Abwechslung versüßt das Hören und gerade bei Simon Rattle und dem Orchester gibt es unglaublich viel zu hören. Es ist einfach wunderbar zu hören, wie Rattle jeden Moment dieser Partitur durchdacht hat, ohne dass aber das Endergebnis dann verkopft wirkt, was das ein oder andere Mal schon vorgekommen ist. Aber hier entsteht genau dieser Sog einer Erzählung mit naturalistischen Effekten, mit tragischen Elementen, mit dramatischen Entwicklungen. Vielleicht nimmt Rattle das Aufflammen der Walsungen-Liebe ein bisschen zu pathetisch, aber das ist ja auch Geschmackssache. Erfreulich bei dieser Einspielung ist auch, dass das Orchester nicht nur sauber spielt, sondern dass es gelungen ist, auch eine gewisse Stimmung in die Aufnahme hineinzuretten. Leider wurde der Applaus des anwesenden Publikums der konzertanten Aufführung weggeschnitten, was immer etwas schade ist, da es den Charakter dann wieder etwas verfälscht. Aber dank einer guten Tontechnik sind Orchester und Sänger fabelhaft abgestimmt.

Was leider auch gleichzeitig ein kleiner Nachteil der Aufnahme ist. Das Vibrato in der Stimme ist ein komplexer und hoch diskutierter Bereich, vor allem wenn man noch den nicht so schönen Bruderbegriff Tremolo mit anschließt. Über ein tatsächliches Tremolo verfügt keine der hier zu hörenden Stimmen. Allerdings ist das auftretende Personal doch schon etwas in die Dienst-Jahre gekommen. Wenn man Land ein, Land auf Wagner interpretiert, dann wird die Stimme nun mal schwerer, das Vibrato größer und was in einem Saal mit entsprechender Akustik sehr angenehm schwingt, ist auf der CD eher unangenehm flackernd. Wenn dann nahezu alle Stimmen schon in besserer Verfassung bekannt sind, dann muss man doch wieder über den Sinn einer Neuerscheinung nachdenken.

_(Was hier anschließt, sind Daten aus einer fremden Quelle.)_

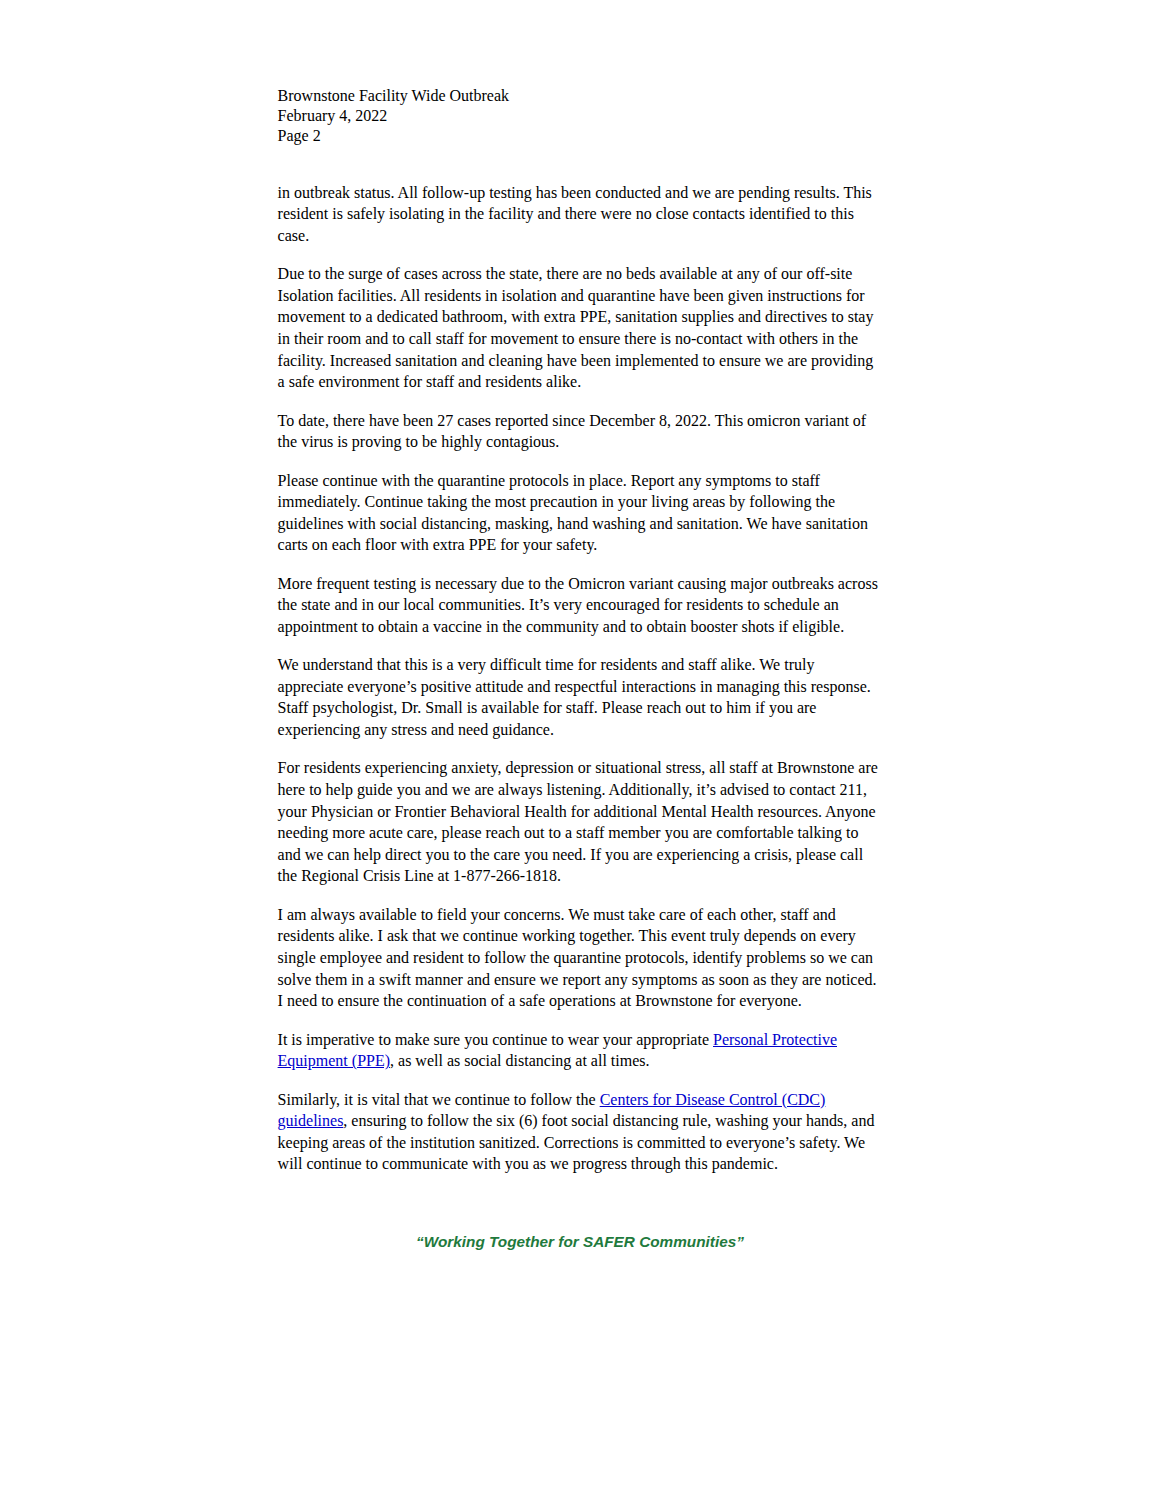Brownstone Facility Wide Outbreak
February 4, 2022
Page 2
in outbreak status. All follow-up testing has been conducted and we are pending results. This resident is safely isolating in the facility and there were no close contacts identified to this case.
Due to the surge of cases across the state, there are no beds available at any of our off-site Isolation facilities. All residents in isolation and quarantine have been given instructions for movement to a dedicated bathroom, with extra PPE, sanitation supplies and directives to stay in their room and to call staff for movement to ensure there is no-contact with others in the facility. Increased sanitation and cleaning have been implemented to ensure we are providing a safe environment for staff and residents alike.
To date, there have been 27 cases reported since December 8, 2022. This omicron variant of the virus is proving to be highly contagious.
Please continue with the quarantine protocols in place. Report any symptoms to staff immediately. Continue taking the most precaution in your living areas by following the guidelines with social distancing, masking, hand washing and sanitation. We have sanitation carts on each floor with extra PPE for your safety.
More frequent testing is necessary due to the Omicron variant causing major outbreaks across the state and in our local communities. It’s very encouraged for residents to schedule an appointment to obtain a vaccine in the community and to obtain booster shots if eligible.
We understand that this is a very difficult time for residents and staff alike. We truly appreciate everyone’s positive attitude and respectful interactions in managing this response. Staff psychologist, Dr. Small is available for staff. Please reach out to him if you are experiencing any stress and need guidance.
For residents experiencing anxiety, depression or situational stress, all staff at Brownstone are here to help guide you and we are always listening. Additionally, it’s advised to contact 211, your Physician or Frontier Behavioral Health for additional Mental Health resources. Anyone needing more acute care, please reach out to a staff member you are comfortable talking to and we can help direct you to the care you need. If you are experiencing a crisis, please call the Regional Crisis Line at 1-877-266-1818.
I am always available to field your concerns. We must take care of each other, staff and residents alike. I ask that we continue working together. This event truly depends on every single employee and resident to follow the quarantine protocols, identify problems so we can solve them in a swift manner and ensure we report any symptoms as soon as they are noticed. I need to ensure the continuation of a safe operations at Brownstone for everyone.
It is imperative to make sure you continue to wear your appropriate Personal Protective Equipment (PPE), as well as social distancing at all times.
Similarly, it is vital that we continue to follow the Centers for Disease Control (CDC) guidelines, ensuring to follow the six (6) foot social distancing rule, washing your hands, and keeping areas of the institution sanitized. Corrections is committed to everyone’s safety. We will continue to communicate with you as we progress through this pandemic.
“Working Together for SAFER Communities”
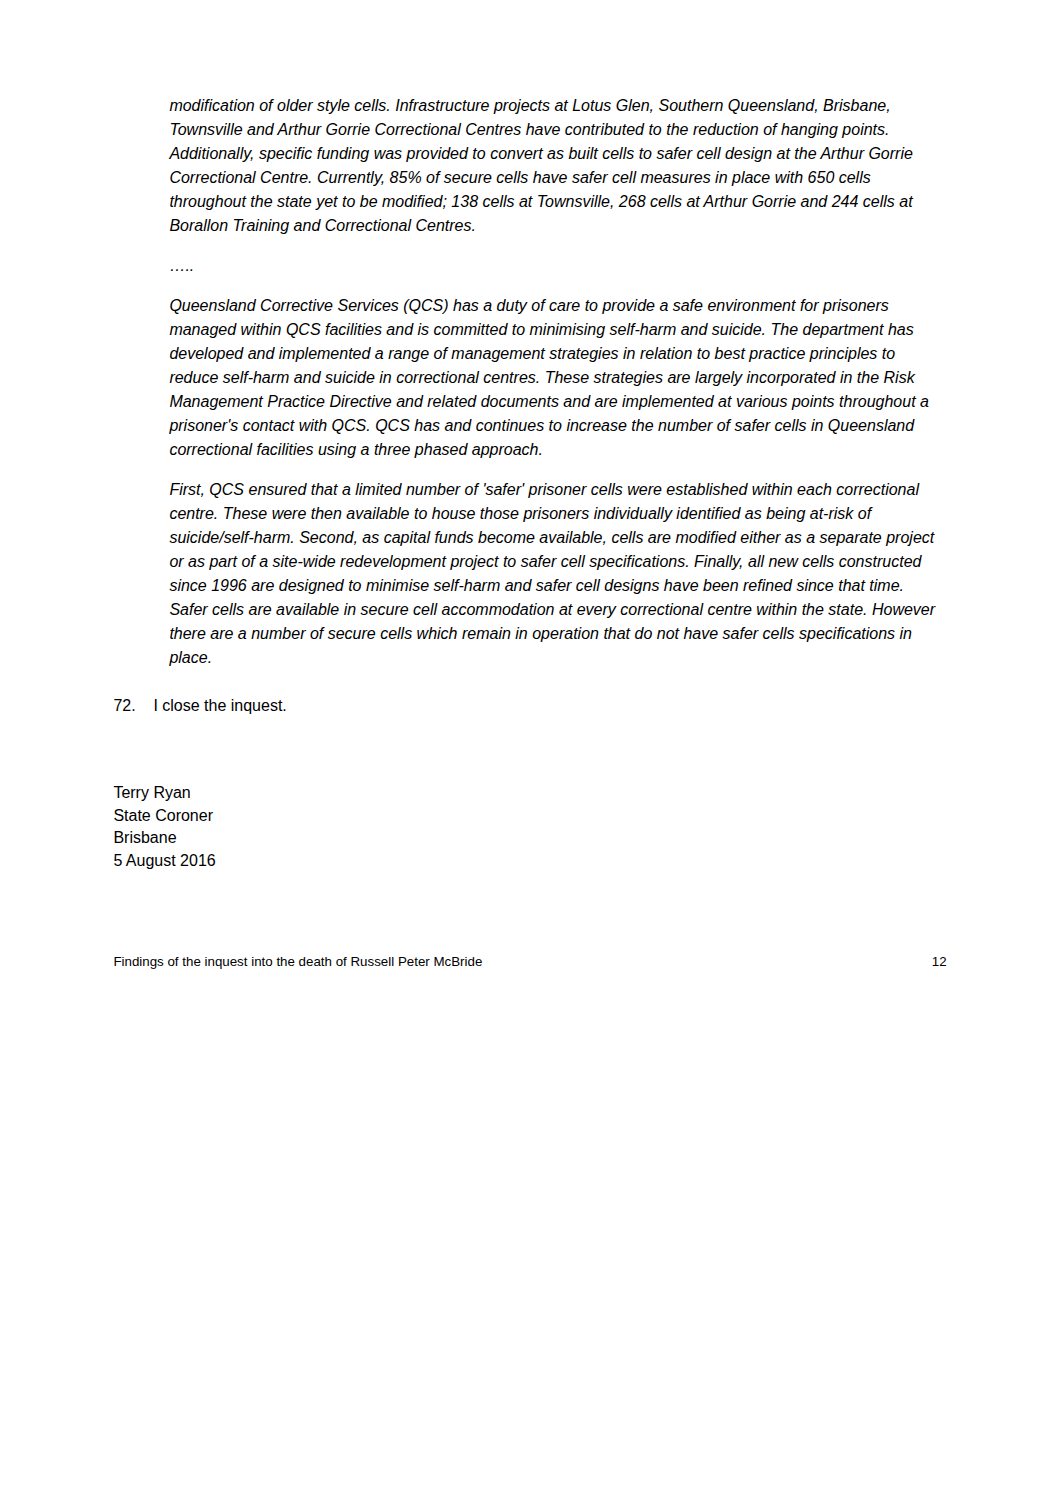modification of older style cells. Infrastructure projects at Lotus Glen, Southern Queensland, Brisbane, Townsville and Arthur Gorrie Correctional Centres have contributed to the reduction of hanging points. Additionally, specific funding was provided to convert as built cells to safer cell design at the Arthur Gorrie Correctional Centre. Currently, 85% of secure cells have safer cell measures in place with 650 cells throughout the state yet to be modified; 138 cells at Townsville, 268 cells at Arthur Gorrie and 244 cells at Borallon Training and Correctional Centres.
…..
Queensland Corrective Services (QCS) has a duty of care to provide a safe environment for prisoners managed within QCS facilities and is committed to minimising self-harm and suicide. The department has developed and implemented a range of management strategies in relation to best practice principles to reduce self-harm and suicide in correctional centres. These strategies are largely incorporated in the Risk Management Practice Directive and related documents and are implemented at various points throughout a prisoner's contact with QCS. QCS has and continues to increase the number of safer cells in Queensland correctional facilities using a three phased approach.
First, QCS ensured that a limited number of 'safer' prisoner cells were established within each correctional centre. These were then available to house those prisoners individually identified as being at-risk of suicide/self-harm. Second, as capital funds become available, cells are modified either as a separate project or as part of a site-wide redevelopment project to safer cell specifications. Finally, all new cells constructed since 1996 are designed to minimise self-harm and safer cell designs have been refined since that time. Safer cells are available in secure cell accommodation at every correctional centre within the state. However there are a number of secure cells which remain in operation that do not have safer cells specifications in place.
72. I close the inquest.
Terry Ryan
State Coroner
Brisbane
5 August 2016
Findings of the inquest into the death of Russell Peter McBride 12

Vielleicht braucht die Ring-Welt neue Recken und Heldinnen. Eva-Maria Westbroek beispielsweise ist der Sieglinde fast entwachsen, so sehr sie auch die Präsenz dieser Rolle bis ins kleinste beherrscht und solche Momente wie „der Männer Sippe saß hier im Saal“ mit Hingabe erzählt. Stuart Skelton ist ein wenig der Glanz abhandengekommen. Er singt einen leicht farblosen Anti-Helden, aber mit schöner Piano- und Legatokultur. Der Hunding von Eric Halvarson ist natürlich ein finsterer Zeitgenosse, durch und durch grausam, aber eben auch schon mit einer Tendenz zum Großvater. In der Götterwelt herrscht der Wotan von James Rutherford immer noch souverän, aber eben nur souverän und dazu weist seine Stimme schon den ersten Verschleiß auf. Elisabeth Kulman ist seine Gattin Fricka. Ausgerechnet sie, die so gut wie in keiner Oper mehr auftritt und dazu angekündigt hat, 2021 ihre Gesangskarriere zu beenden, bietet mit ihrer wortdeutlichen Charakterstudie die beste Leistung dieses Albums. Auch Irene Theorin hat ihre Turandots, Isolden und diversen Brünnhilden noch hörbar gut überstanden und weiß dank ihrer Erfahrung jugendliche Dramatik zu kreieren.

Alles in allem sicher ein schönes Zeitdokument und für die Fans der jeweiligen Opernstars ebenso sicher ein Muss, aber insgesamt ist die Konkurrenz auf diesem Sektor zu groß.